Profitant de l'originalité des conditions stationnelles et de l'isolement du site, propice à la présence d'espèces rares et même de phénomènes de spéciation (notamment parmi les Broméliacées), la flore a déjà révélé 10 espèces protégées et un total de 78 espèces déterminantes ZNIEFF. 9 espèces sont très rares voire connues en Guyane uniquement dans la RBD de la Savane-roche Virginie.

Faune

Comme pour la flore, la faune remarquable concerne pour la plupart des espèces particulières aux milieux de savane-roche, mais aussi de chaos rocheux. Ces espèces ont souvent des populations fragmentées, comme le sont leurs habitats au niveau du territoire régional.

Pas moins de 23 espèces d'amphibiens ont été identifiées dans la réserve, dont 5 déterminantes ZNIEFF, et 16 espèces de reptiles dont une déterminante ZNIEFF.  Par exemple, le Leptodactyle de Myers est une espèce de grenouille adaptée aux plateaux de granite et aux inselbergs, qui se dissimule en journée dans des trous humides et frais de la roche ; les têtards se développent dans des mares temporaires durant la saison des pluies.

122 espèces d'oiseaux ont été inventoriées, dont 16 déterminantes ZNIEFF et 34 protégées. Parmi les espèces à enjeu, on peut citer le Faucon orangé, le Coq-de-Roche orange, présent occasionnellement. Le Sporophile curio (ou Pikolèt) et l'Engoulevent noirâtre sont typiques des zones ouvertes et sont à ce titre sensibles à une trop forte fréquentation. 

En ce qui concerne les mammifères, on ne connaît encore que 9 espèces de chiroptères, dont le Mimon doré, rare en Guyane et inféodé aux grotte et abris sous roches. La réserve abrite aussi 3 espèces de singes, l'Atèle noir, le Capucin olive et le Hurleur roux. 

Gestion

L’objectif de la gestion de la RBD de la Savane-roche Virginie est la conservation des habitats naturels et des espèces indigènes de flore et de faune qu’ils abritent. Les menaces principales pesant sur le site sont les excès potentiels de la fréquentation par le public et les espèces exotiques envahissantes (EEE), elles-mêmes favorisées par la fréquentation qui contribue à leur dissémination.

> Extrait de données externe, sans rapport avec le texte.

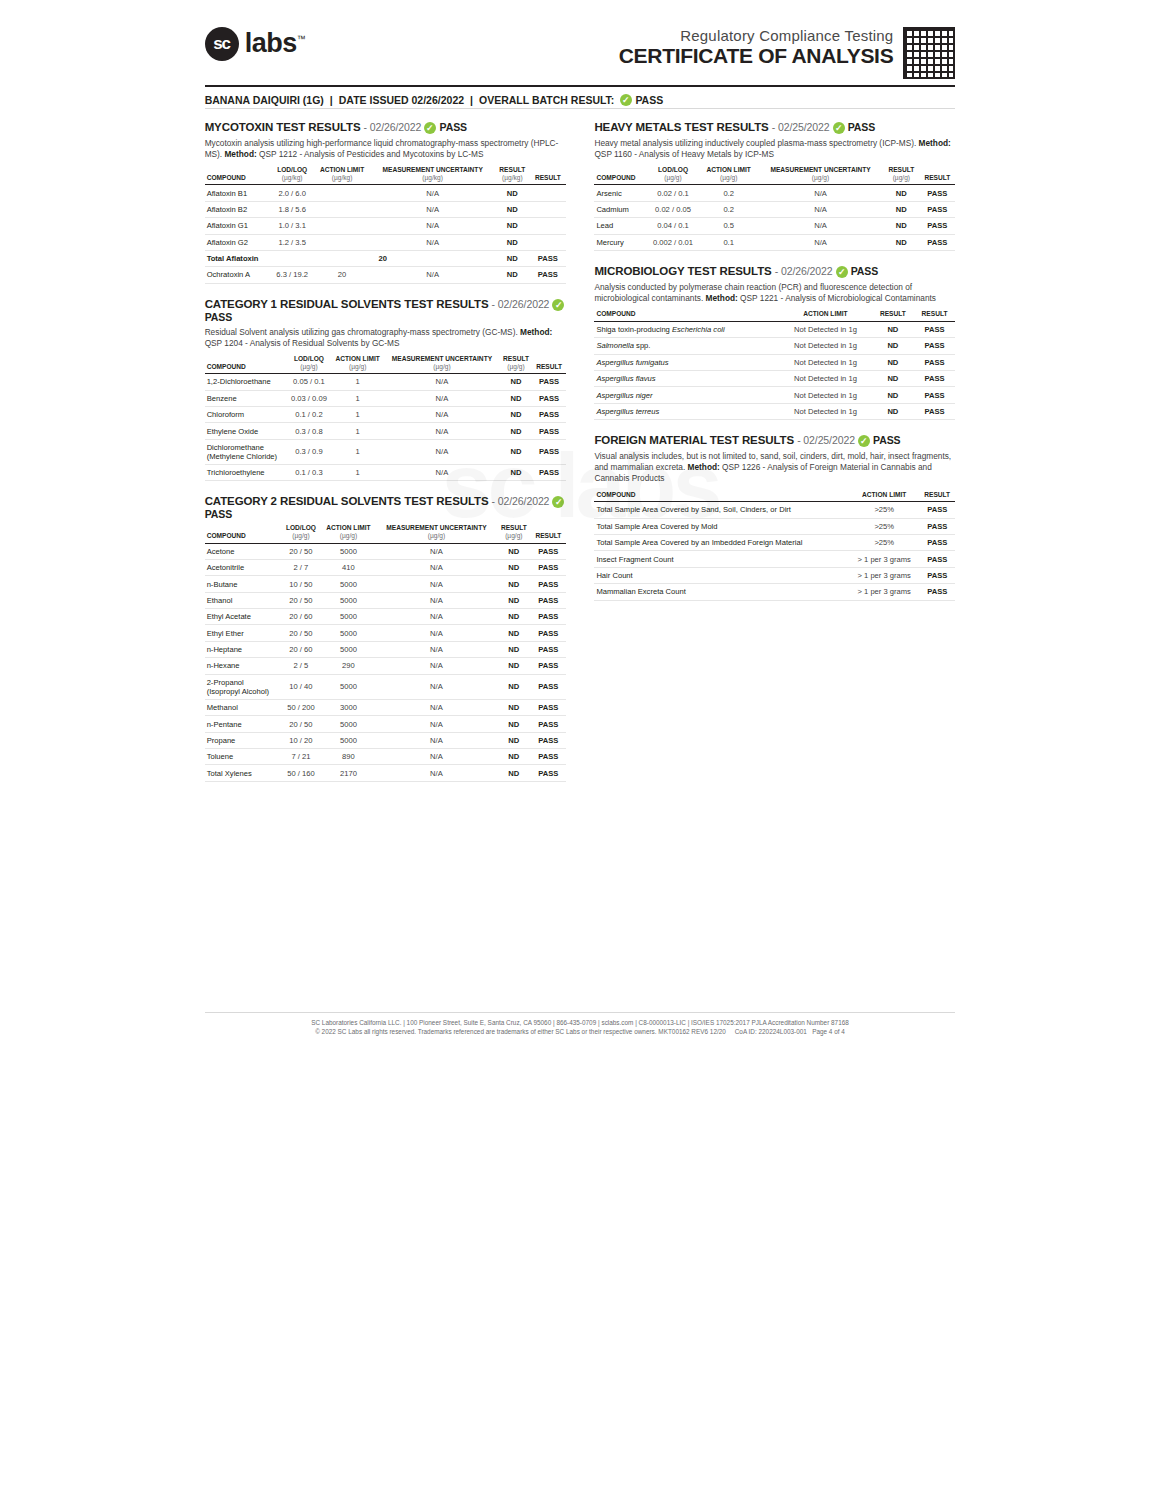sc labs
sc
labs™
Regulatory Compliance Testing
CERTIFICATE OF ANALYSIS
BANANA DAIQUIRI (1G) | DATE ISSUED 02/26/2022 | OVERALL BATCH RESULT: ✓ PASS
MYCOTOXIN TEST RESULTS - 02/26/2022 ✓ PASS
Mycotoxin analysis utilizing high-performance liquid chromatography-mass spectrometry (HPLC-MS). Method: QSP 1212 - Analysis of Pesticides and Mycotoxins by LC-MS
| Compound | LOD/LOQ (µg/kg) | Action Limit (µg/kg) | Measurement Uncertainty (µg/kg) | Result (µg/kg) | Result |
| --- | --- | --- | --- | --- | --- |
| Aflatoxin B1 | 2.0 / 6.0 | | N/A | ND | |
| Aflatoxin B2 | 1.8 / 5.6 | | N/A | ND | |
| Aflatoxin G1 | 1.0 / 3.1 | | N/A | ND | |
| Aflatoxin G2 | 1.2 / 3.5 | | N/A | ND | |
| Total Aflatoxin | 20 | ND | PASS |
| Ochratoxin A | 6.3 / 19.2 | 20 | N/A | ND | PASS |
CATEGORY 1 RESIDUAL SOLVENTS TEST RESULTS - 02/26/2022 ✓ PASS
Residual Solvent analysis utilizing gas chromatography-mass spectrometry (GC-MS). Method: QSP 1204 - Analysis of Residual Solvents by GC-MS
| Compound | LOD/LOQ (µg/g) | Action Limit (µg/g) | Measurement Uncertainty (µg/g) | Result (µg/g) | Result |
| --- | --- | --- | --- | --- | --- |
| 1,2-Dichloroethane | 0.05 / 0.1 | 1 | N/A | ND | PASS |
| Benzene | 0.03 / 0.09 | 1 | N/A | ND | PASS |
| Chloroform | 0.1 / 0.2 | 1 | N/A | ND | PASS |
| Ethylene Oxide | 0.3 / 0.8 | 1 | N/A | ND | PASS |
| Dichloromethane (Methylene Chloride) | 0.3 / 0.9 | 1 | N/A | ND | PASS |
| Trichloroethylene | 0.1 / 0.3 | 1 | N/A | ND | PASS |
CATEGORY 2 RESIDUAL SOLVENTS TEST RESULTS - 02/26/2022 ✓ PASS
| Compound | LOD/LOQ (µg/g) | Action Limit (µg/g) | Measurement Uncertainty (µg/g) | Result (µg/g) | Result |
| --- | --- | --- | --- | --- | --- |
| Acetone | 20 / 50 | 5000 | N/A | ND | PASS |
| Acetonitrile | 2 / 7 | 410 | N/A | ND | PASS |
| n-Butane | 10 / 50 | 5000 | N/A | ND | PASS |
| Ethanol | 20 / 50 | 5000 | N/A | ND | PASS |
| Ethyl Acetate | 20 / 60 | 5000 | N/A | ND | PASS |
| Ethyl Ether | 20 / 50 | 5000 | N/A | ND | PASS |
| n-Heptane | 20 / 60 | 5000 | N/A | ND | PASS |
| n-Hexane | 2 / 5 | 290 | N/A | ND | PASS |
| 2-Propanol (Isopropyl Alcohol) | 10 / 40 | 5000 | N/A | ND | PASS |
| Methanol | 50 / 200 | 3000 | N/A | ND | PASS |
| n-Pentane | 20 / 50 | 5000 | N/A | ND | PASS |
| Propane | 10 / 20 | 5000 | N/A | ND | PASS |
| Toluene | 7 / 21 | 890 | N/A | ND | PASS |
| Total Xylenes | 50 / 160 | 2170 | N/A | ND | PASS |
HEAVY METALS TEST RESULTS - 02/25/2022 ✓ PASS
Heavy metal analysis utilizing inductively coupled plasma-mass spectrometry (ICP-MS). Method: QSP 1160 - Analysis of Heavy Metals by ICP-MS
| Compound | LOD/LOQ (µg/g) | Action Limit (µg/g) | Measurement Uncertainty (µg/g) | Result (µg/g) | Result |
| --- | --- | --- | --- | --- | --- |
| Arsenic | 0.02 / 0.1 | 0.2 | N/A | ND | PASS |
| Cadmium | 0.02 / 0.05 | 0.2 | N/A | ND | PASS |
| Lead | 0.04 / 0.1 | 0.5 | N/A | ND | PASS |
| Mercury | 0.002 / 0.01 | 0.1 | N/A | ND | PASS |
MICROBIOLOGY TEST RESULTS - 02/26/2022 ✓ PASS
Analysis conducted by polymerase chain reaction (PCR) and fluorescence detection of microbiological contaminants. Method: QSP 1221 - Analysis of Microbiological Contaminants
| Compound | Action Limit | Result | Result |
| --- | --- | --- | --- |
| Shiga toxin-producing Escherichia coli | Not Detected in 1g | ND | PASS |
| Salmonella spp. | Not Detected in 1g | ND | PASS |
| Aspergillus fumigatus | Not Detected in 1g | ND | PASS |
| Aspergillus flavus | Not Detected in 1g | ND | PASS |
| Aspergillus niger | Not Detected in 1g | ND | PASS |
| Aspergillus terreus | Not Detected in 1g | ND | PASS |
FOREIGN MATERIAL TEST RESULTS - 02/25/2022 ✓ PASS
Visual analysis includes, but is not limited to, sand, soil, cinders, dirt, mold, hair, insect fragments, and mammalian excreta. Method: QSP 1226 - Analysis of Foreign Material in Cannabis and Cannabis Products
| Compound | Action Limit | Result |
| --- | --- | --- |
| Total Sample Area Covered by Sand, Soil, Cinders, or Dirt | >25% | PASS |
| Total Sample Area Covered by Mold | >25% | PASS |
| Total Sample Area Covered by an Imbedded Foreign Material | >25% | PASS |
| Insect Fragment Count | > 1 per 3 grams | PASS |
| Hair Count | > 1 per 3 grams | PASS |
| Mammalian Excreta Count | > 1 per 3 grams | PASS |
SC Laboratories California LLC. | 100 Pioneer Street, Suite E, Santa Cruz, CA 95060 | 866-435-0709 | sclabs.com | C8-0000013-LIC | ISO/IES 17025:2017 PJLA Accreditation Number 87168
© 2022 SC Labs all rights reserved. Trademarks referenced are trademarks of either SC Labs or their respective owners. MKT00162 REV6 12/20 CoA ID: 220224L003-001 Page 4 of 4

La sentier de découverte et ses aménagements permettent la canalisation, l'information et la sensibilisation du public, qui atteint plus de 7 000 visiteurs par an. Une plaquette de reconnaissance des espèces de la réserve a été réalisée. Des structures de bivouac "en dur" ont été installées afin d'éviter les coupes de bois pour les installations individuelles. Aménagée pour l'accueil du public, la réserve est aussi un espace protégé réglementairement par son arrêté de création, qui interdit notamment : l'apport de feu, le bivouac hors aire aménagée, la création de sentiers, la chasse et la pêche, la cueillette... tandis que les manifestations collectives et l'usage de drones sont soumis à autorisation de l'ONF.

Une EEE en particulier, Coleus monostachyus, prolifère sur le sommet de la savane-roche depuis 2012. Des actions d’arrachage manuel ont été menées conjointement avec la Maison familiale et rurale de Regina, afin d'impliquer et sensibiliser les élèves. En 2019 puis 2023, des cartographies précises ont été réalisées afin de caractériser la progression et mettre en place un plan d’actions adéquat.

La gestion de la réserve comporte aussi un volet d'études visant à enrichir la connaissance de la faune et flore de la réserve, encore partielle. Des inventaires botaniques approfondis et le suivi de la dynamique des habitats de la savane-roche sont en cours, avec pour objectif d'établir un observatoire plus général de la flore et de la faune caractéristiques de ce milieu si particulier. Des inventaires ont été réalisés pour mieux caractériser de la faune de la réserve (avifaune nicheuse, herpétofaune, mammifères). Un premier inventaire herpétologique a eu lieu, qui a ouvert d’intéressantes perspectives de suivi et d’études, comme le premier suivi des amphibiens des cours d'eau, qui a eu lieu en 2025.